Kitap ben de suçluluk, hüzün, merak, utanç duygularını uyandırdı. Sanki kocaman bir suçluluk ve utanç kitabıydı. Baş karakter Dr. Victor Frankenstein'ın duygu durumları öyle güzel işlenmiş ki kendini mağdur olarak anlattığı hiçbir durumda hak vermedim. Yaptığı işlerin sonuçlarını göze almadan yapıyor, sonucuyla karşılaşınca da 'vah efendim ah efendim ben ölümü hak ediyorum.' Ölseydin o zaman Victorcuğum.
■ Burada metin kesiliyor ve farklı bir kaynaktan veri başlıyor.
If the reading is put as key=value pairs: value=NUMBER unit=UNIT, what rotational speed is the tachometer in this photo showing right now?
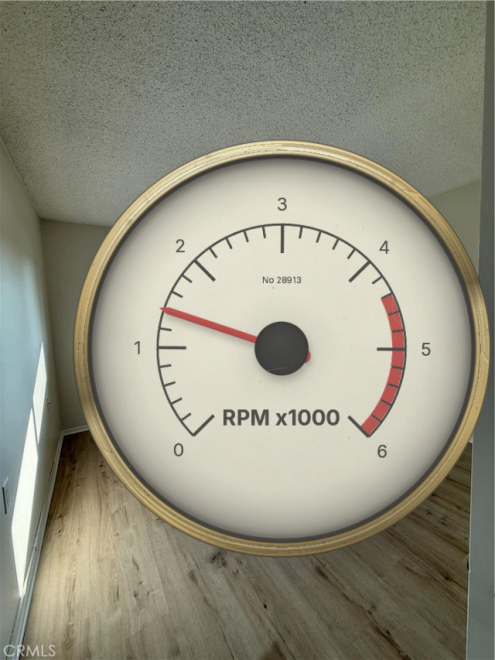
value=1400 unit=rpm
Hiçbirimiz bir canlı yaratıp daha sonrasında da bu çok çirkin, kesin ruhu da bir iblis kadar kötüdür demiyoruz. Gençlik hatasına vuruluyor, yaşamayı ben de hak ediyorum diyor ancak Henry dışında gerçek bir arkadaşı da yok. Bence insanları küçümseyen biriydi, ta ki başına gelen bu musibete kadar.
İnsan, dünyaya bir çocuk getirdiğinde onun tüm sorumluluğunu üzerine alır. Yarattığın canavar da bir nevi sana bağlı. Sen ise onu ilk andan itibaren terk ediyorsun. Sonra ipin ucu seni bulunca tüm suçlu canavar oluyor.
Açıkçası kitap boyunca Victor için empati kuramadım. Canavar için bir hayli üzüldüm. Bunları yaşayacağına hiç varolmasa daha iyiydi. Bir de Victor'u haklı çıkarmak için canavarı katil yapmak, daha da üzdü açıkçası.